Un accord révolutionnaire entre salariés et direction : le registre de l’intelligence artificielle à Albéa Tubes
Dans un tournant inédit pour la gestion des technologies numériques, une entreprise française a mis en place un cadre innovant pour encadrer l’introduction d’outils d’intelligence artificielle dans son organisation. L’entreprise Albéa Tubes, spécialisée dans la production d’emballages pour l’industrie pharmaceutique et cosmétique, vient de signer un accord historique avec ses représentants du personnel après une négociation minutieuse d’un an.
Ce pacte introduit un registre obligatoire détaillé, accessible en permanence aux syndicats et au Conseil social et économique (CSE), permettant de documenter chaque système d’IA implémenté. Ce mécanisme précise les finalités techniques, les données utilisées, les responsables assignés ainsi que les risques psychosociaux potentiels. Une révolution dans la transparence : pour la première fois, les employés ont un accès immédiat et systématisé à l’ensemble des décisions liées aux technologies émergentes.
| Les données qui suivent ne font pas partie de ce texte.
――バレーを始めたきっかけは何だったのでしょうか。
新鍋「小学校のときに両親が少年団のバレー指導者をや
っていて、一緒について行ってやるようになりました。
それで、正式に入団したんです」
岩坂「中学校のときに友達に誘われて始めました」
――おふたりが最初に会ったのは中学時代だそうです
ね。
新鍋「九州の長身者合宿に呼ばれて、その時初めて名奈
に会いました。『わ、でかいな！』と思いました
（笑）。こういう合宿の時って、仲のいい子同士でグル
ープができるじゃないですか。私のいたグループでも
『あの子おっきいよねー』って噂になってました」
Un élément clé de cet accord est la consultation préalable du CSE avant toute initiative d’IA considérée comme « majeure ». Une telle décision est définie comme un projet susceptible d’impliquer des suppressions de postes, des modifications profondes des qualifications professionnelles ou des engagements en termes de formation chronophagée.
« Ce registre n’est pas qu’un outil de documentation », souligne David Nicolay, délégué syndical CFDT. « Il permet d’anticiper les conséquences avant qu’elles ne s’incrustent dans le système. »
L’initiative d’Albéa Tubes s’inscrit dans le projet DIAL-IA (Dialogue avec l’IA), une méthodologie développée par des organisations syndicales et patronales pour guider les entreprises dans leur intégration progressive de l’intelligence artificielle tout en préservant les droits des travailleurs. Ce modèle, désormais de référence dans le secteur, marque un cap dans la manière dont les entreprises françaises équilibrent innovation technologique et protection sociale.